Generell aber gilt, und da möchten wir uns der Ansicht der „Stiftung Buchkunst“ gerne anschließen: Ein gut gemachtes Buch stellt einen Mehrwert dar, den der Leser/ Käufer in der Regel erkennt und schätzt, nicht zuletzt über seine Sinne. Ich wundere mich, wie man in den USA, auch in gut ausgestatteten Schülerbüchereien von noblen Privatschulen, zu glauben scheint, auch mit minderwertig gemachten Kinder- und Jugendbücher könne man Lesefreude schaffen. Beispiel: Die berühmte Buchreihe „Magic Tree House“ (Mary Pope Osborne) kenne ich eigentlich nur als Billigausgabe auf schlechtem Papier. Wie gut, dass der Verlag Loewe, der in Deutschland „Das magische Baumhaus“ vertreibt, diese Bücher in einer sehr sinnlich-gefälligen Form herausgibt! Gerade die schönen Bücher sind es, die lang anhaltende Freude und innere Erfüllung garantieren. Und dieses Glück lässt sich wiederholen, so oft man eines dieser Bücher aus dem Regal nimmt und darin schmökert. Bei manchen Verlagen hat man den Eindruck, sie haben sich der Schönheit und Buchkunst regelrecht verschrieben. Kaum ein Buch aus deren Häusern, das nicht höchsten Ansprüchen genügen würde. Deren Namen müssen hier nicht genannt werden. Man kann als Aufgabe formulieren: Wer sucht, der findet! (Gar nicht so schwer)

In drei Kapiteln sollen Bücher vorgestellt werden, bei denen die optimale Passung zwischen Inhalt und Gestaltung/ Form gelungen erscheint:

A)

Bücher, die mit Preisen der Institution „Stiftung Buchkunst“ versehen wurden: von dem Jahr 2000 bis 2013.

Um die preiswürdigen Bücher eines Jahres herauszufischen, wird hier ein dreiteiliges Bewertungsverfahren in Szene gesetzt.

Die erste Jury besteht aus sieben kompetenten, erfahrenen Personen: Buch-Herstellern, Buch-Gestaltern und einem Buch-Binder. Sie haben drei Tage Zeit, um sich alle eingesandten Bücher anzusehen und sie nach den Kategorien Konzept, gestalterische Umsetzung und Verarbeitung zu beurteilen.

Anschließend prüft eine zweite Jury alle diese Bücher. Auch sie besteht aus sieben Personen. Nun bekommen die einzelnen Bücher „Noten“. Solche mit schlechten Bewertungen fallen aus der Bewertungsprozedur raus.
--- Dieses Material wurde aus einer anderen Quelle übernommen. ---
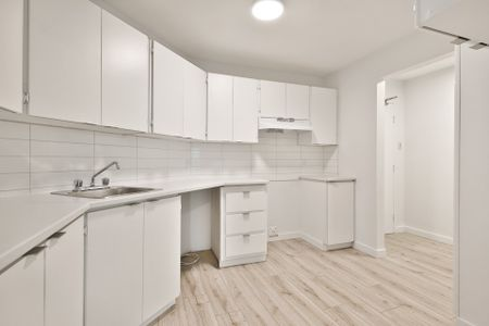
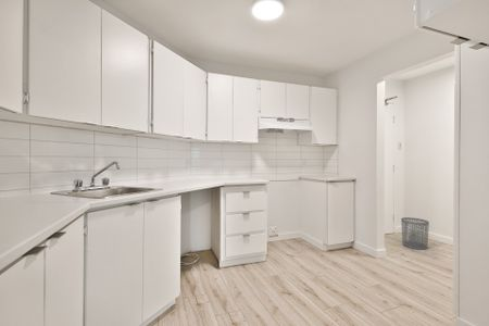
+ waste bin [400,216,430,250]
Mit den verbliebenen geht es dann in die letzte große Diskussion. Hier kristallisieren sich die Favoriten heraus. Am Ende des 4. Tages stehen dann die 5 x 5 schönsten Bücher deutscher Sprache fest.
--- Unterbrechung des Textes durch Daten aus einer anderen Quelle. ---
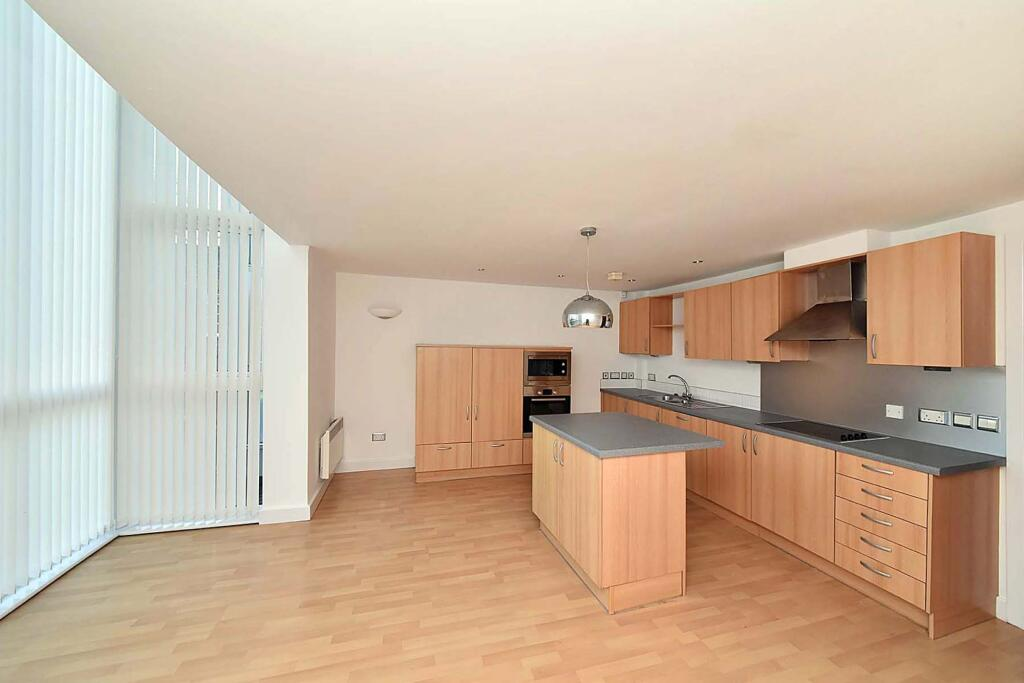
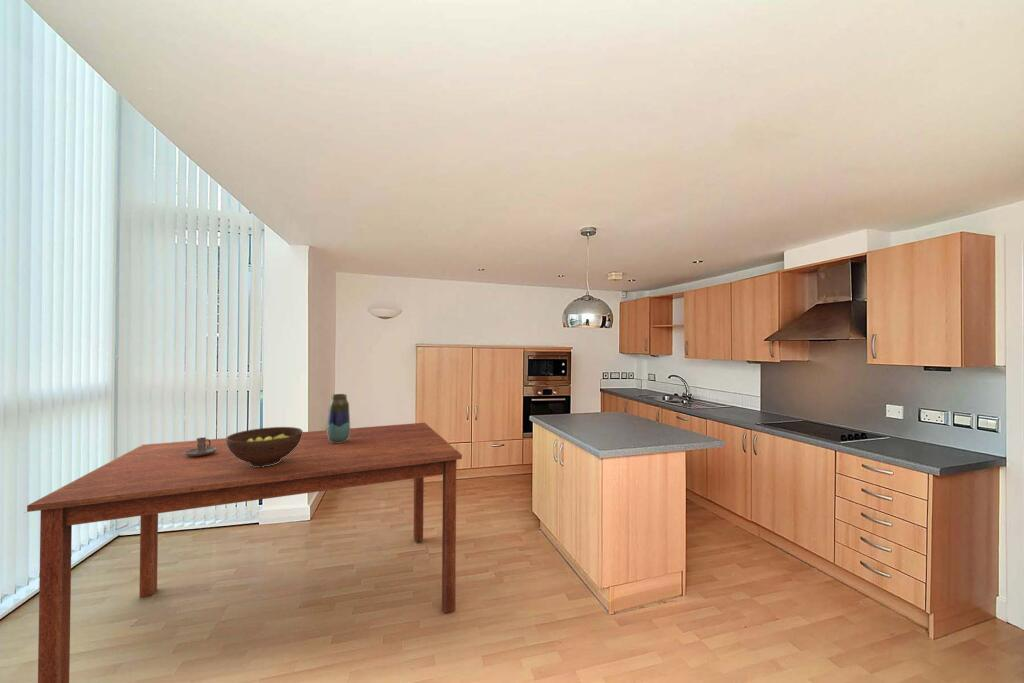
+ vase [326,393,351,443]
+ candle holder [185,436,217,456]
+ fruit bowl [225,426,304,467]
+ dining table [26,422,463,683]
Aus der Begründung zu „Mein kleiner Wald“ von Katrin Wiehle (Beltz & Gelberg Verlag)  der „Stiftung Buchkunst“ für die Auswahl zum „schönsten Buch“ in der Kategorie Kinder- und Jugendbücher:

wald

 

 

 

 

 

 

 

 

 

 

 

  • Es lädt Kinder ab drei Jahren zu einem Besuch im Wald ein.
  • Goldige Hauptfiguren: freundlicher Fuchs, aufmerksamer Dachs, neugieriges Eichhörnchen
  • Das Erleben im Wald wird mit sparsamen Worten beschrieben.
  • Sehr wichtig: Hier wird die Idee der Nachhaltigkeit durch die Gestaltung betont.
  • Die gut lesbare Schrift steht zurückhaltend neben Illustrationen.
  • Die Illustrationen bestechen durch ihre natürlich und dezente Farbigkeit.
  • Abstrakt wirkende Illustrationen stehen detailreich gestalteten Elementen gegenüber.
  • Farben und Formen können miteinander verglichen werden.
  • Gedruckt auf Ökokarton mit Naturfarben
  • Wohltuende Absetzung von herkömmlichen, aufwändigen, glitzernden Produkten
  • Zeichensetzung durch (bescheidene) Materialität: Karton ist nicht cellophaniert, er behält seine natürlich haptische Oberfläche.
  • Spannung durch Kontraste: groß/klein, Fläche/Struktur, Pflanze/Tier
  • Entscheidend: Der Gegensatz des visuellen Mattigkeitsduktus zu dem Knalligen, Schrillen, Glänzenden, Reißerischen unserer täglichen Umwelt
  • Verbindung von Werten und ihren Repräsentationen: ein Lehrstück

B)

Bücher, ausgewählt nach ganz persönlichem Empfinden einer Einzelperson, in diesem Fall: Albert Hoffmann, Herausgeber von Antolin

Auch das muss erlaubt sein, trifft doch letztlich der Kunde im Buchladen die endgültige Entscheidung über Wohl und Wehe eines Buches, über Hype und Flop. Und dieser „Endverbraucher“, der Hingucker, der Interessierte, der Käufer ist in der Regel kein Fachmann; er entscheidet – das wollen wir mal so unterstellen – aus dem Bauch heraus. Und so ist er letztlich der Maßstab für die Wirksamkeit von Konzept und Schlüssigkeit, von Gestaltung und Inhalt. Unabhängig von Schönheits-Experten und Kompetenzteams bekommt da plötzlich des „Volkes Stimme“ eine gewaltige Aussagekraft. Was natürlich nichts über die innere Qualität eines Buches aussagt. Aber Beachtung finden sollte sie – im Konzert mit den anderen – auf jeden Fall.

 

C)

Künstlerbücher

Mit der Schönheit von Büchern haben sich die Menschen befasst, seit es Bücher gibt. Denken wir nur an das hingebungsvolle Malen der Ornamentik rund um eine Initiale bei einem Buch, das in mittelalterlichen Klöstern von Hand geschrieben wurde.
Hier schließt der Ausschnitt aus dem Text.